____/ Mark Kent on Wednesday 09 January 2008 08:11 : \____
> Roy Schestowitz <newsgroups@xxxxxxxxxxxxxxx> espoused:
>> ____/ chrisv on Tuesday 08 January 2008 16:59 : \____
>>
>>> Roy Schestowitz wrote:
>>>
>>>>____/ chrisv on Tuesday 08 January 2008 13:57 : \____
>>>>
>>>>> Mark Kent wrote:
>>>>>
>>>>>>Roy Schestowitz <newsgroups@xxxxxxxxxxxxxxx> espoused:
>>>>>>>
>>>>>>> The higher definition is for Hollywood. It helps when they can make old
>>>>>>> content 'expire' (no longer be playable). They are drying people up, so
>>>>>>> to speak, and people then have to go out and get some more. Same
>>>>>>> situation with Microsoft Office...
>>>>>
>>>>> I don't think so, Roy. DVD's will always be playable. Unless you
>>>>> have evidence to the contrary?
>>>>
>>>>VCRs and gramophones are getting harder to find and also become more
>>>>expensive. It's gradual phasing out of technology that won't last forever.
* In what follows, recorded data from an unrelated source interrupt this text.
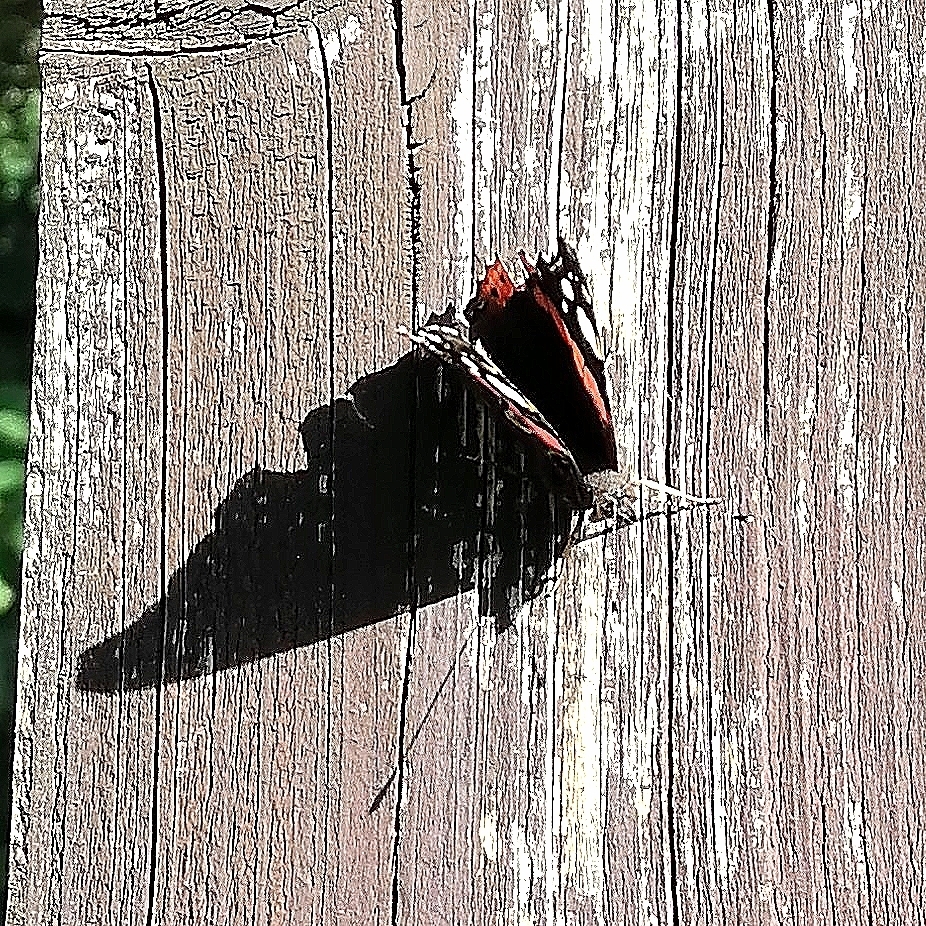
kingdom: Animalia
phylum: Arthropoda
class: Insecta
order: Lepidoptera
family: Nymphalidae
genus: Vanessa
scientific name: Vanessa atalanta
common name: Red admiral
>>>>The solution is to make backward compatible technology (like ODF).
>>>
>>> Sure, eventually, the whole "optical disk" thing will be past it's
>>> "use by" date. But, since HD video-disk players also play DVD disks,
>>> they themselves cannot be a force to "expire" DVD disks.
>>
>> Yes, but one key issue here (among more) is DRM, which has been described by
>> many as the monster that will eat digital preservation and spit it out. You
>> see, with tapes you could still trivially digitise, then put on a hard
>> drive, pass over to SSD, and so on. Another issue (among more) are formats
>> that are designed to spur 'upgrades' (monetary considerations over
>> integrity). Will be be able to open your Word files 20 years from now? 100
>> years? Is there sufficient documentation? Is it elegant? Will known bug be
>> understood at that time? There's a good video in YouTube about "Digital
>> curation". It's a one-hour long lecture, but it's worth finding and
>> watching.
>>
>
> There are also basic issues around entropy which cannot be ignored. All
> data eventually reduces to random noise unless energy is applied to it
> in some way. DVDs will surely be no exception to this, although it
> could take decades or more in some cases. Similarly, for how long the
> playback technology will be available is not necessarily clear. It's
> virtually impossible to buy new drives for 8" and 5.25" floppies now,
> and even 3.5" ones are disappearing fast.
The first point that you make reminds me of the dangers of encryption in this
context. A few corrupt bits (signals) of distortion ruin the whole chunk
rather than lead to random noise. You can't handle 'lossy' encrypted packets,
can you?
--
~~ Best of wishes
Proprietary, lockin-based tools lead to regrets. Doc(umen)tor, heal thyself.